Task item >>
Decide whether each statement below agrees with the abstract on spider silk protein matrices, answering yes or no and quoting the words of the abstract that settle it. (a) The neural stem cells came from the cerebral cortices of rat embryos. (b) The 4RepCT foam-like structures were coated with poly-L-ornithine and fibronectin. (c) Neurons from the 4RepCT cultures responded to AMPA less strongly than control cultures.

Supplied text >>
- - -

Recombinant spider silk protein matrices facilitate multi-analysis of calcium-signaling in neural stem cell-derived AMPA-responsive neurons

Abstract

Neural progenitors or stem cells (NSCs) show great promise in drug discovery and clinical application. Yet few efforts have been made to optimize biocompatible materials for such cells to be expanded and used in clinical conditions. We have previously demonstrated that NSCs are readily cultured on substrates of certain recombinant spider silk protein without addition of animal- or human-derived components. The question remains however whether this material allows differentiation into functional neurons and glia, and whether such differentiation can take place also when the NSCs are cultured within the material in a pseudo-3D context. Here we demonstrate that “foam”-like structures generated from recombinant spider silk protein (4RepCT) provided excellent matrices for the generation and multicellular analysis of functional excitatory neurons from NSCs without addition of animal- or human-derived components. NSCs isolated from the cerebral cortices of rat embryos were cultured on either 4RepCT matrices shaped as foam-like structures without coating, or on conventional polystyrene plates coated with poly-L-ornithine and fibronectin. Upon treatment with recombinant proteins including the growth factor BMP4 or a combination of BMP4 and the signaling factor Wnt3a, the cortical NSCs cultured in 4RepCT foam-like structures differentiated efficiently into neurons that responded to glutamate receptor agonists, such as AMPA, to at least the same extent as control cultures. Matrices derived from recombinant spider silk proteins thus provide a functional microenvironment for neural stem cells without any animal- or human-derived components, and can be employed in the development of new strategies in stem cell research and tissue engineering.

- - -

Dataset content >>
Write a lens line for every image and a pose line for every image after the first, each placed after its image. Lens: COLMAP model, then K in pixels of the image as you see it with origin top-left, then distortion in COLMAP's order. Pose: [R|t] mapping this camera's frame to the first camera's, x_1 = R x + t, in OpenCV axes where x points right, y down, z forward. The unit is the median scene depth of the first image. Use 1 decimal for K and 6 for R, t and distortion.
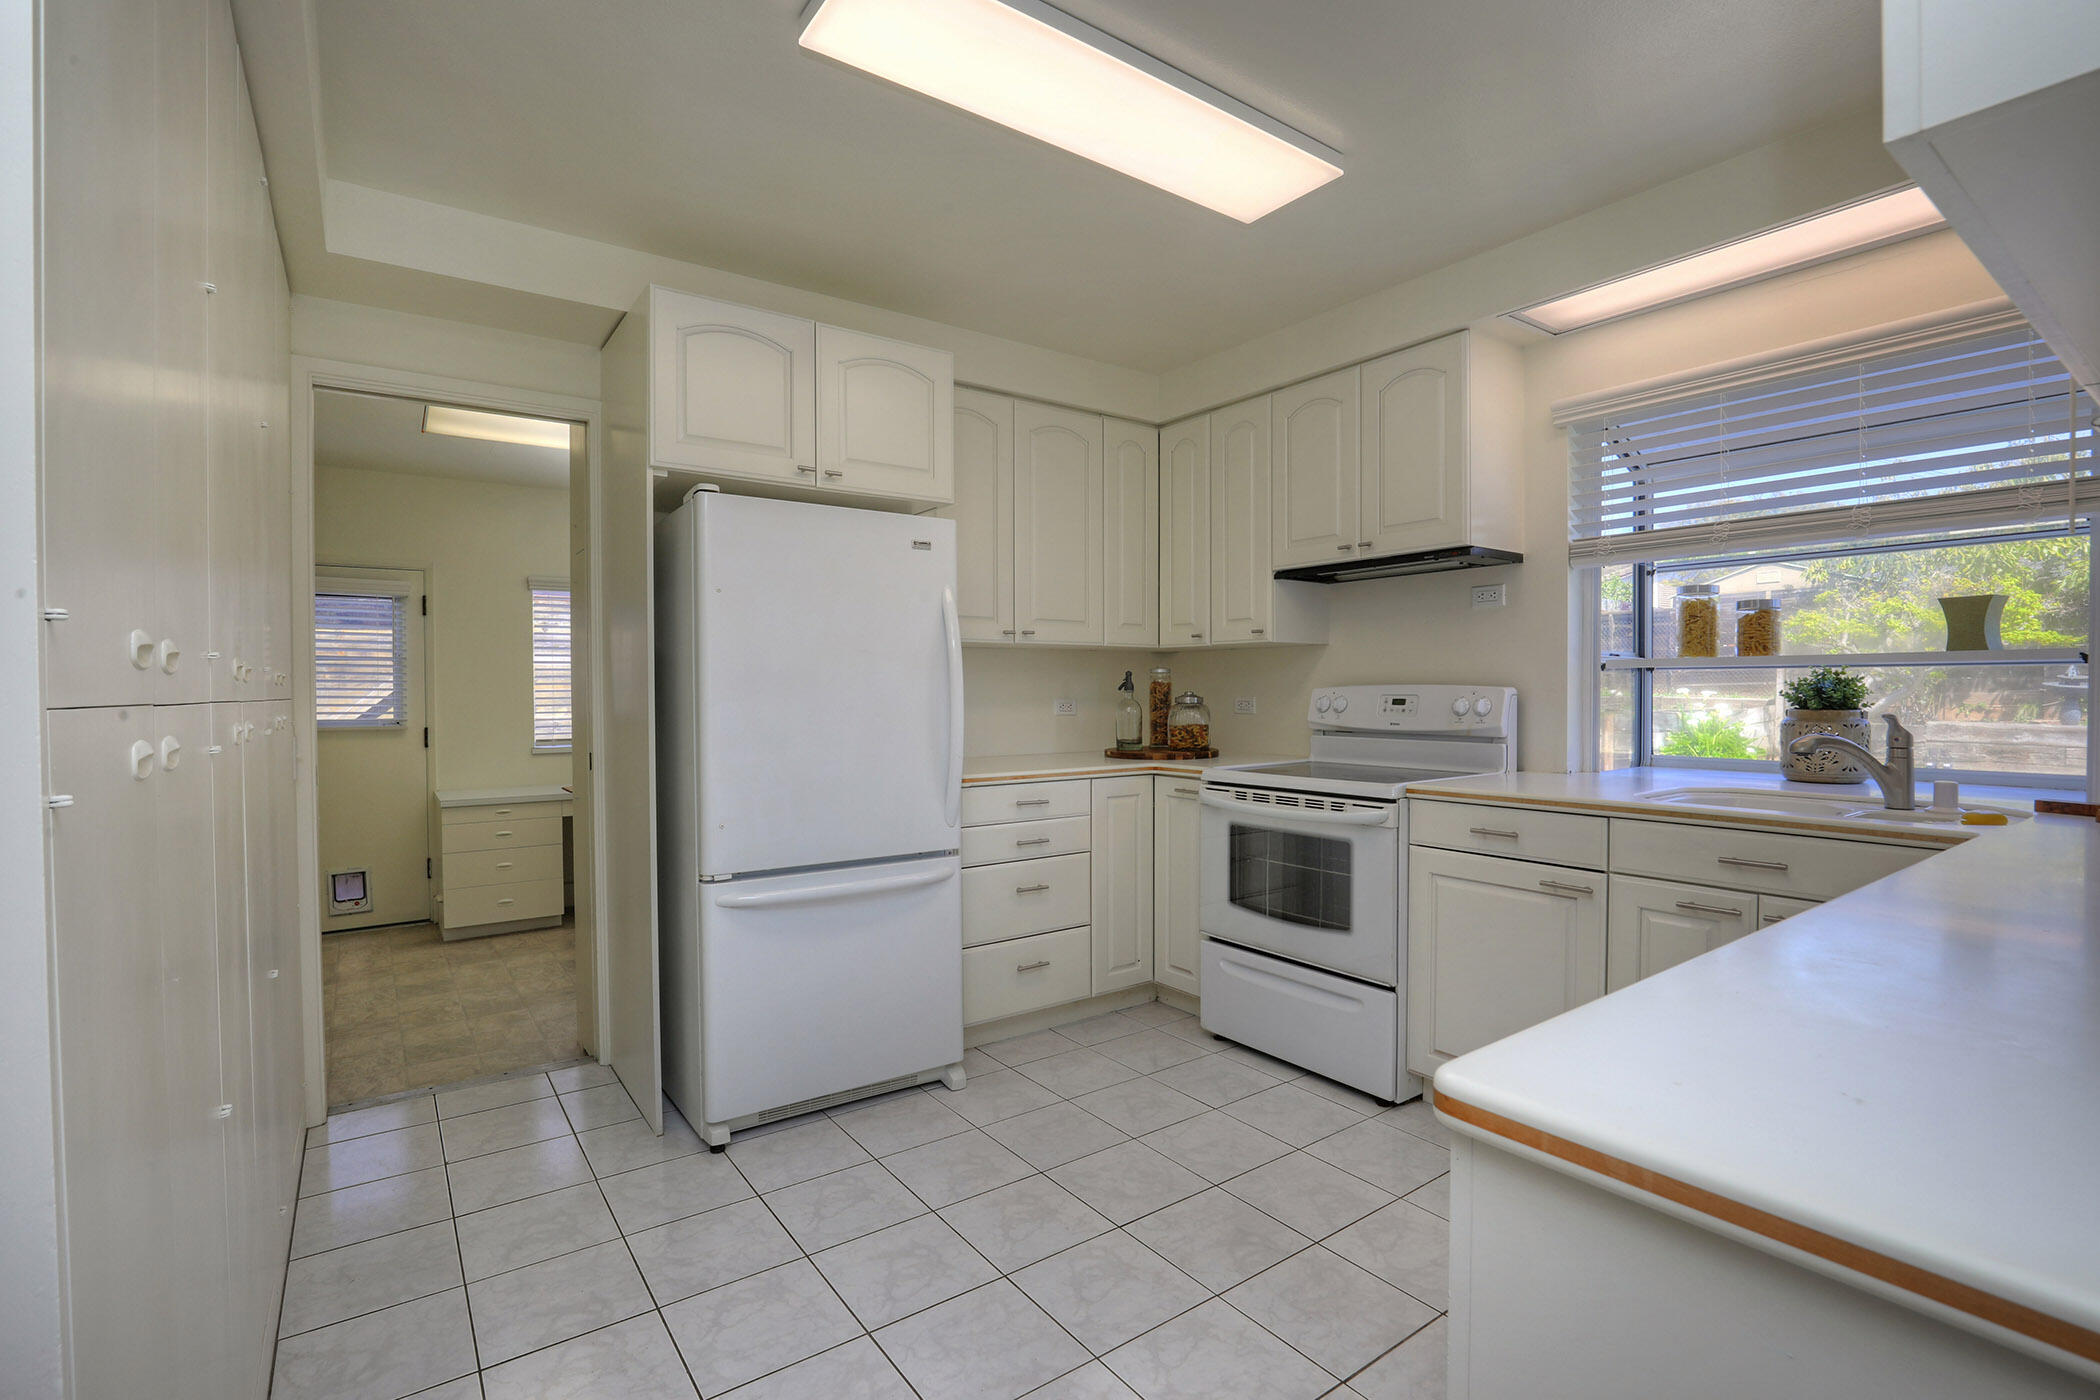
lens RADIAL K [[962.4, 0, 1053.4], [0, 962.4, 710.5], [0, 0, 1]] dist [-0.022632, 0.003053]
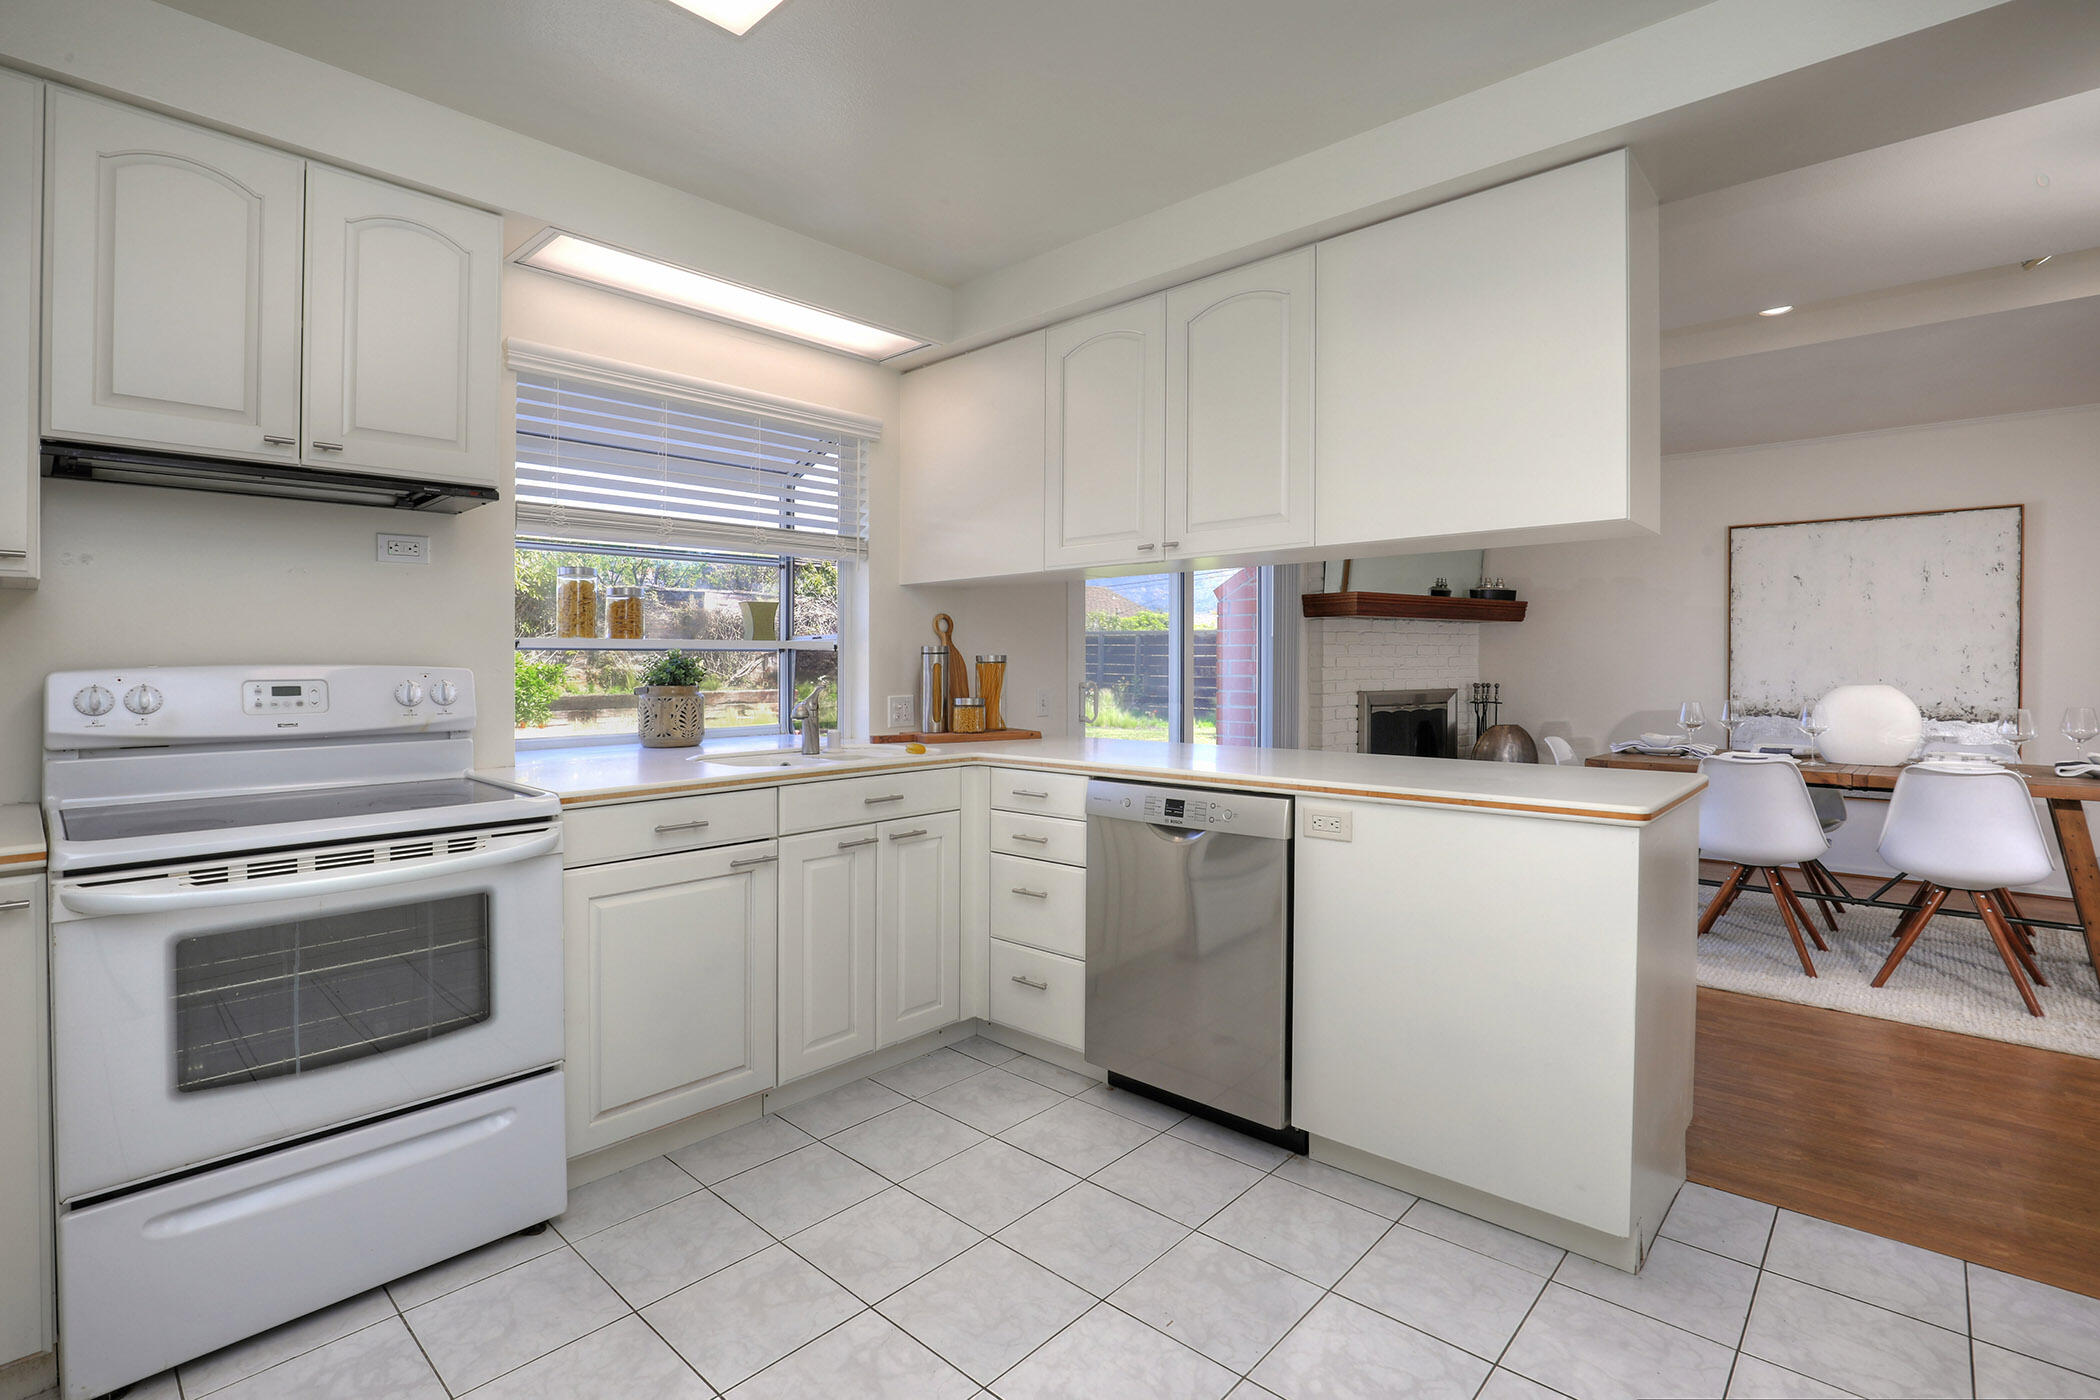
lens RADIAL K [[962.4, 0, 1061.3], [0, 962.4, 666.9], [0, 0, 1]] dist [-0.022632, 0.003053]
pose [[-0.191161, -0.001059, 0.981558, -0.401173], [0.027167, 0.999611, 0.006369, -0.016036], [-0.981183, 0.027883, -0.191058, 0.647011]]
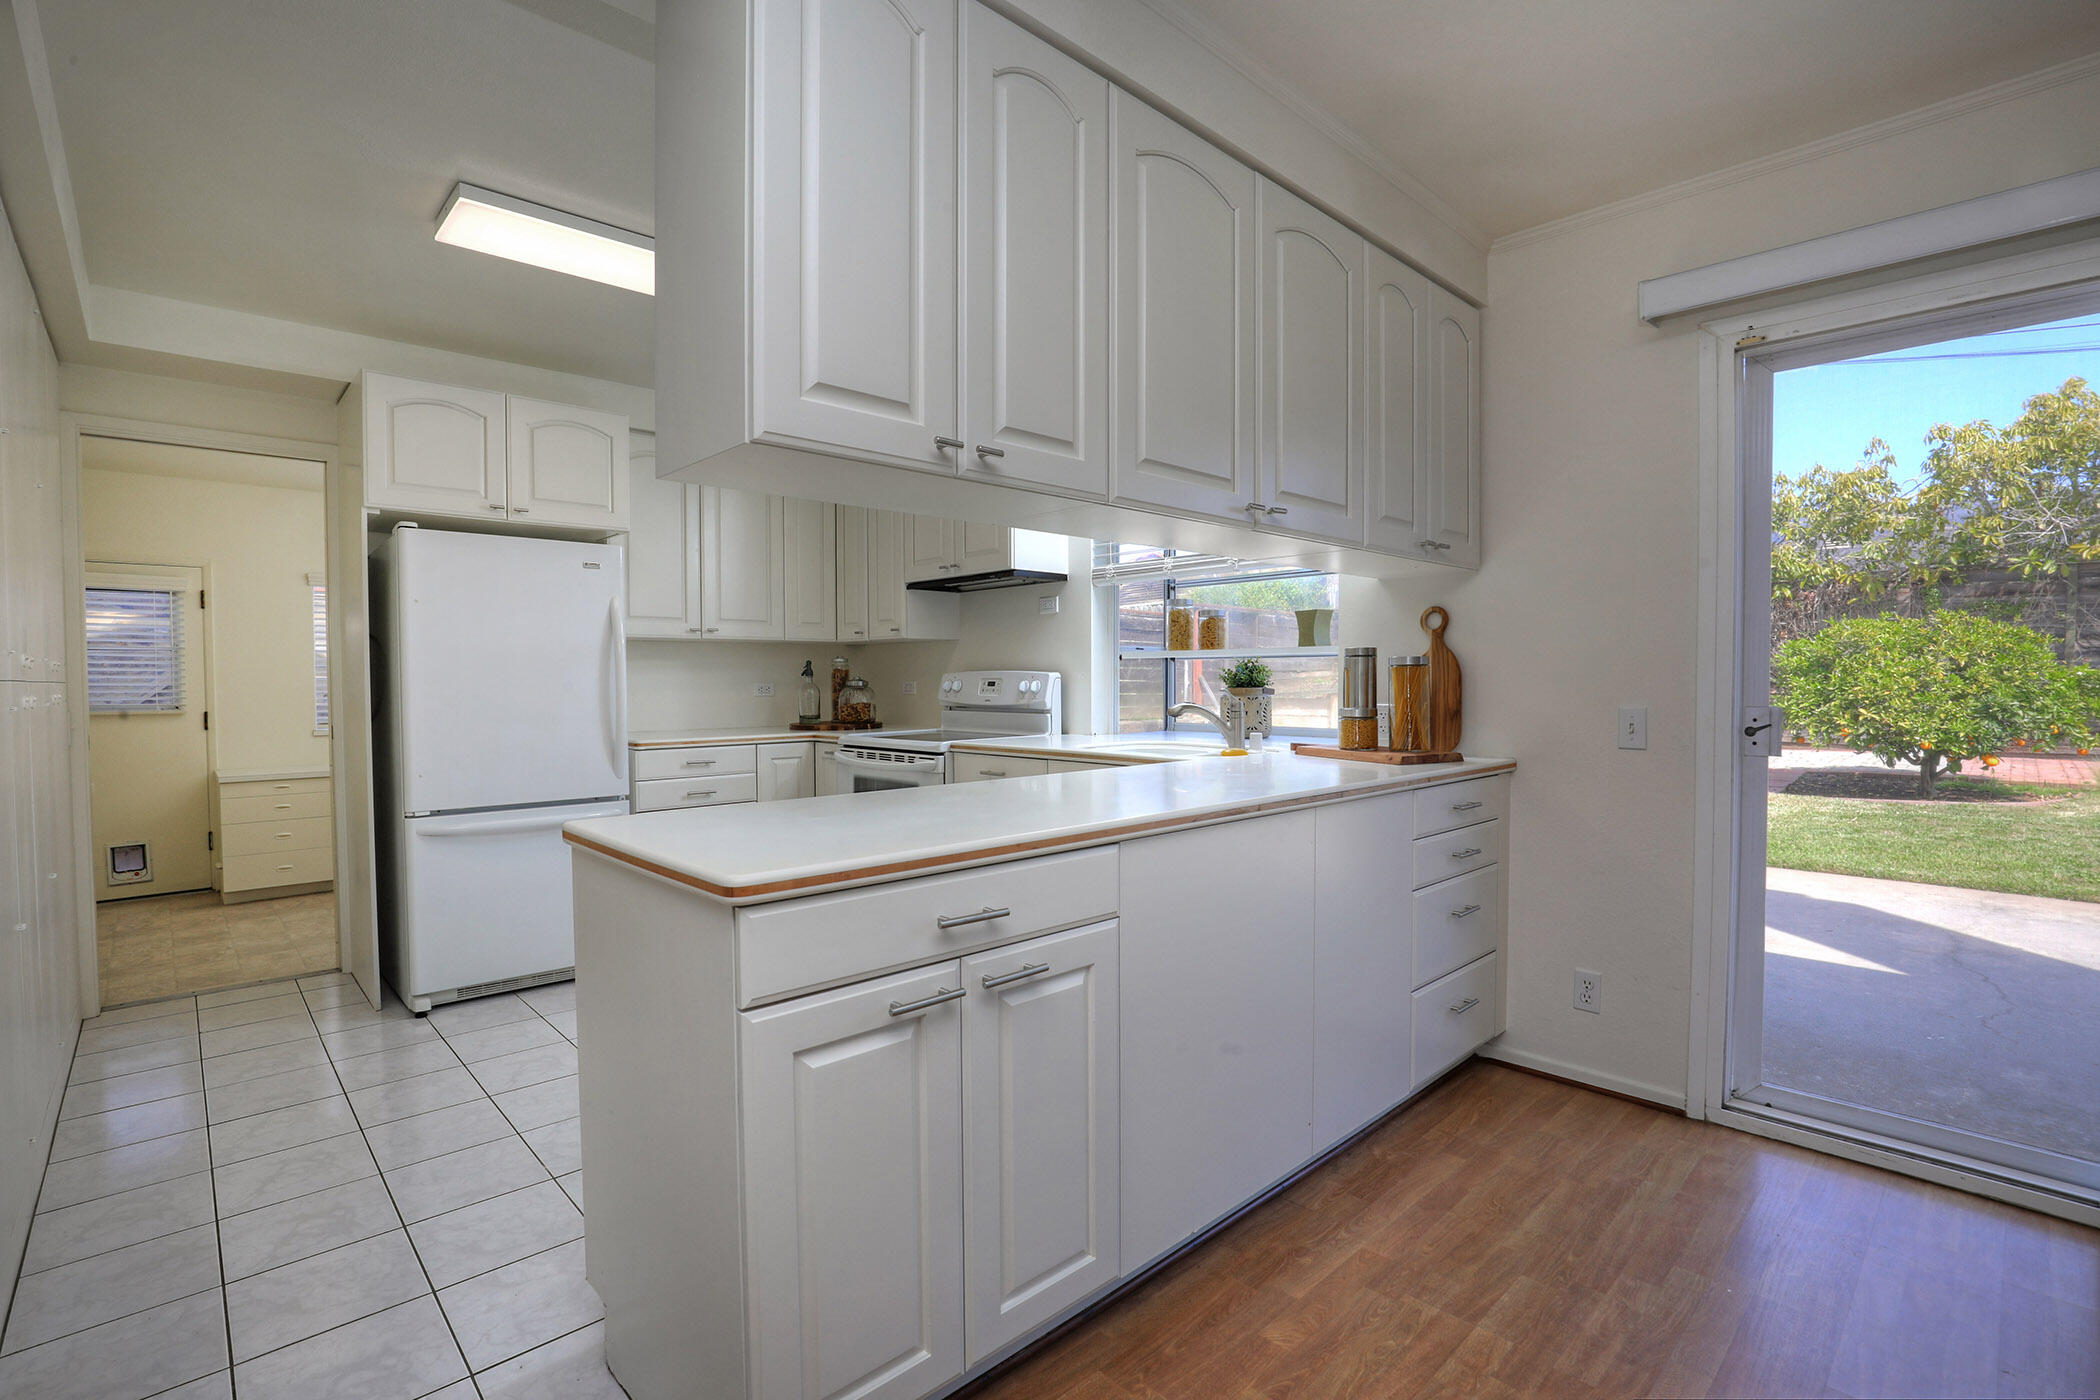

- - -

Task output >>
(a) Yes: "NSCs isolated from the cerebral cortices of rat embryos"
(b) No: "4RepCT matrices shaped as foam-like structures without coating"
(c) No: "responded to glutamate receptor agonists, such as AMPA, to at least the same extent as control cultures"